Exercise directions: Give everything from the start of the rows down through the row that contains "राजवाड्यासमोर" as a two-column CSV with the headers input and output. Each row gets its own line, with its text under input and its answer under output, each in one quoted field with line breaks turned into spaces.

## Begin Records provided

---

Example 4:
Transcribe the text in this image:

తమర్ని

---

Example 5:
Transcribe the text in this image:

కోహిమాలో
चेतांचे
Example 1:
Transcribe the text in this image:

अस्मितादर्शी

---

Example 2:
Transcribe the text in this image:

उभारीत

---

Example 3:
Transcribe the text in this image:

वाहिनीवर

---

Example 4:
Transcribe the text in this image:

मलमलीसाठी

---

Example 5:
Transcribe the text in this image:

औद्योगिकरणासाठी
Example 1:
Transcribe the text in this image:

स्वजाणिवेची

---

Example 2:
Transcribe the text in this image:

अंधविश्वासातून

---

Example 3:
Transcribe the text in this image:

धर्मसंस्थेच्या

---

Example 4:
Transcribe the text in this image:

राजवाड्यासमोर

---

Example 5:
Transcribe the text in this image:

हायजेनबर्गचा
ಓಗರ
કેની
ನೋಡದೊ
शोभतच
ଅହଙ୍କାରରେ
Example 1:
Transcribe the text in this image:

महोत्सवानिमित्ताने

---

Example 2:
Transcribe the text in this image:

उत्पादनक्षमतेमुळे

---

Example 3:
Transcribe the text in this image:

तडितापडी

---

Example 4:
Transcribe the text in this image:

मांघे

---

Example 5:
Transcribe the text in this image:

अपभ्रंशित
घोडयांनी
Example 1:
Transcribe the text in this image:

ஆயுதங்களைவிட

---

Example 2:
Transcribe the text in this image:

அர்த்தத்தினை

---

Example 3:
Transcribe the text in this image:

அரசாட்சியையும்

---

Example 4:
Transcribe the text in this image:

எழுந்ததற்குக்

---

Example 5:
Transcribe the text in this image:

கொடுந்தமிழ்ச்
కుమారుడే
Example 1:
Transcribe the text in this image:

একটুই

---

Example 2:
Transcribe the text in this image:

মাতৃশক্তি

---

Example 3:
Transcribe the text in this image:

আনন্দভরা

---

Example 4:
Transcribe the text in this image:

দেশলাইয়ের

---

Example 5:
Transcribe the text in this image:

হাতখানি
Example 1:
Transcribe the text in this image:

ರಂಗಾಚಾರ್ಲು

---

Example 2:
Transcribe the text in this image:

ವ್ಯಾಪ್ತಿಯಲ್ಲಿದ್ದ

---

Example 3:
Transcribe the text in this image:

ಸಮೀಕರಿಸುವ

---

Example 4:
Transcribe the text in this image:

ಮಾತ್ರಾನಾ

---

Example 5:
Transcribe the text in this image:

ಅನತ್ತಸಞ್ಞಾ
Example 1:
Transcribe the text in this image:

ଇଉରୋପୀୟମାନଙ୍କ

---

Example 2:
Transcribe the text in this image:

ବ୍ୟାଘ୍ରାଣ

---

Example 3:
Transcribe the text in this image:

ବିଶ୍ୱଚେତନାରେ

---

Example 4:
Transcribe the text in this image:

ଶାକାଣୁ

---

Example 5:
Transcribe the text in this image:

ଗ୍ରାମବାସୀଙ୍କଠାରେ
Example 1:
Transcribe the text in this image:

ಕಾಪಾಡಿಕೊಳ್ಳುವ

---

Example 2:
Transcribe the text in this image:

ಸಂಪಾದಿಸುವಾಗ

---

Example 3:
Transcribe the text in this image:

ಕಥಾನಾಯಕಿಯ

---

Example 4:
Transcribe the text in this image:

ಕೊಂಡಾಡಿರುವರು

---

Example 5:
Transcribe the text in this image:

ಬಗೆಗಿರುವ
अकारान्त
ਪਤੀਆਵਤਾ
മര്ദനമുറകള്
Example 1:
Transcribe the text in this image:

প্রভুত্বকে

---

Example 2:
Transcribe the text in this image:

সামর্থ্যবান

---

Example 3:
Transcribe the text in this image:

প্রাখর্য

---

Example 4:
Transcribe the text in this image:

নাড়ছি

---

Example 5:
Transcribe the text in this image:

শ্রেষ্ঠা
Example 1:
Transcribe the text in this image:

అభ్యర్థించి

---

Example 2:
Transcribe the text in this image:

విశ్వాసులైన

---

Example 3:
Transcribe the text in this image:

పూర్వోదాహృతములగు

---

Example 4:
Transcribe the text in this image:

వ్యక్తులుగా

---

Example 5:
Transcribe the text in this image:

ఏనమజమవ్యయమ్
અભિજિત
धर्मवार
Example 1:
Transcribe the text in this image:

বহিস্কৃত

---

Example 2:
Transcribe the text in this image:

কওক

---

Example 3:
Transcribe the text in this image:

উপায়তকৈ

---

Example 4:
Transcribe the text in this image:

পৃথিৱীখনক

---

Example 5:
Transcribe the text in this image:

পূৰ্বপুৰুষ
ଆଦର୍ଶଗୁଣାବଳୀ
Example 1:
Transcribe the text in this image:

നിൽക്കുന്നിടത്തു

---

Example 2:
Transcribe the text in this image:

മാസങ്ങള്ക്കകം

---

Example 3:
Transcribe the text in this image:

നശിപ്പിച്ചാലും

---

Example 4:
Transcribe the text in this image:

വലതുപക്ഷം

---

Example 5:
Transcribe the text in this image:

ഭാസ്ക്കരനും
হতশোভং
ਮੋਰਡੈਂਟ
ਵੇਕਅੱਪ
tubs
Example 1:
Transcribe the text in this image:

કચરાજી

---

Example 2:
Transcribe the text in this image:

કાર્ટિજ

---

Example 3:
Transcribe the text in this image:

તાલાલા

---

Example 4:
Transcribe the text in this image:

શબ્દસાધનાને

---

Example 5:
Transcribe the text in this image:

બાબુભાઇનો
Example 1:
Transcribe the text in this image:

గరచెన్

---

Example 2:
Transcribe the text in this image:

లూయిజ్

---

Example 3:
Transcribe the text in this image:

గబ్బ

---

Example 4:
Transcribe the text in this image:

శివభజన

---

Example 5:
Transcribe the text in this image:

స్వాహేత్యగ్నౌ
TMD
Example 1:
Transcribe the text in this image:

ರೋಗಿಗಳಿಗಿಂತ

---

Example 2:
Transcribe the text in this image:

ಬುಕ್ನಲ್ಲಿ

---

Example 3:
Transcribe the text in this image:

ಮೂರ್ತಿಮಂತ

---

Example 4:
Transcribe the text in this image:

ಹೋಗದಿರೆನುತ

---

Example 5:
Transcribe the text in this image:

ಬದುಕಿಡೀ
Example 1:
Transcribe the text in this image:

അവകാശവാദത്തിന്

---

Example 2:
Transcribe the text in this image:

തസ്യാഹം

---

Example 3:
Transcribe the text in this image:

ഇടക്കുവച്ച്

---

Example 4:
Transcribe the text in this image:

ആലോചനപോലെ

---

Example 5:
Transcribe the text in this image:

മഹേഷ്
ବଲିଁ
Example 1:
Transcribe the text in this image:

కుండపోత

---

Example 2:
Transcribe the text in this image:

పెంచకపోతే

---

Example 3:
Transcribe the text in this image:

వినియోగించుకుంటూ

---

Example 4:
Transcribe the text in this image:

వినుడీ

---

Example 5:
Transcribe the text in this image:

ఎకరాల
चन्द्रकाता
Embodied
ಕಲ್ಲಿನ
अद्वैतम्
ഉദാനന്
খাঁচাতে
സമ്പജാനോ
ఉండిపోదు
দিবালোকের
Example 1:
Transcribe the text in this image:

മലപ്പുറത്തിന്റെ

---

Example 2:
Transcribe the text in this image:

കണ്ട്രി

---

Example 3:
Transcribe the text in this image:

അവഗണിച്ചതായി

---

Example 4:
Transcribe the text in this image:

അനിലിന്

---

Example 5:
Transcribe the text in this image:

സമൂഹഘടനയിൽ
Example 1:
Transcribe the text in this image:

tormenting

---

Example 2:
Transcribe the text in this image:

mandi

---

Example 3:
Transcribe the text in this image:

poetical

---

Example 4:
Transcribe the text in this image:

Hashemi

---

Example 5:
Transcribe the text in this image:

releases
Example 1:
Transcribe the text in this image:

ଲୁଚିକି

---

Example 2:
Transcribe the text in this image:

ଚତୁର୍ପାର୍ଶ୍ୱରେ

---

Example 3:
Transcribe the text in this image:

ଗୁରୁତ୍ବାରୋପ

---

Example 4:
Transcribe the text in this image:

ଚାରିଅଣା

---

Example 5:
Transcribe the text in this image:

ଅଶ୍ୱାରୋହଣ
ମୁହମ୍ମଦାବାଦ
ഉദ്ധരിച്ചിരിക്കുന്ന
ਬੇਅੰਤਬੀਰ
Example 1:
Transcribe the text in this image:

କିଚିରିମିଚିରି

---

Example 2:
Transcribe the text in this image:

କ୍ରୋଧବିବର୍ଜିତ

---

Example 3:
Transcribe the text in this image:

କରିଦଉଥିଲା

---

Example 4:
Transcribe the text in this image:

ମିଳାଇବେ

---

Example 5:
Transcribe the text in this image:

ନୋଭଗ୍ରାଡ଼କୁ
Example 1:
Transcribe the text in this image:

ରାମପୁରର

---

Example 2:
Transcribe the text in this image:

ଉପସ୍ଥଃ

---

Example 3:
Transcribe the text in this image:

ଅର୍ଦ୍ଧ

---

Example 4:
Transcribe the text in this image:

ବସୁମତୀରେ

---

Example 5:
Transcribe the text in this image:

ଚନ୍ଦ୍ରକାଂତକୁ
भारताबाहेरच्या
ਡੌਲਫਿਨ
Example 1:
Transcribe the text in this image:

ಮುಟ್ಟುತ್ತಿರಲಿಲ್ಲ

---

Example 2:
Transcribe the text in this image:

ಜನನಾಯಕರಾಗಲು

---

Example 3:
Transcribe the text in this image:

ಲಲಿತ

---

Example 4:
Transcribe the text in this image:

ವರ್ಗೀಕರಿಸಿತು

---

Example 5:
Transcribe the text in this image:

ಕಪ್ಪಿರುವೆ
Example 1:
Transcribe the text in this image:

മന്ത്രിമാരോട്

## End Records provided

Output of the task:
input,output
"--- Example 4: Transcribe the text in this image:","తమర్ని"
"--- Example 5: Transcribe the text in this image:","కోహిమాలో चेतांचे"
"Example 1: Transcribe the text in this image:","अस्मितादर्शी"
"--- Example 2: Transcribe the text in this image:","उभारीत"
"--- Example 3: Transcribe the text in this image:","वाहिनीवर"
"--- Example 4: Transcribe the text in this image:","मलमलीसाठी"
"--- Example 5: Transcribe the text in this image:","औद्योगिकरणासाठी"
"Example 1: Transcribe the text in this image:","स्वजाणिवेची"
"--- Example 2: Transcribe the text in this image:","अंधविश्वासातून"
"--- Example 3: Transcribe the text in this image:","धर्मसंस्थेच्या"
"--- Example 4: Transcribe the text in this image:","राजवाड्यासमोर"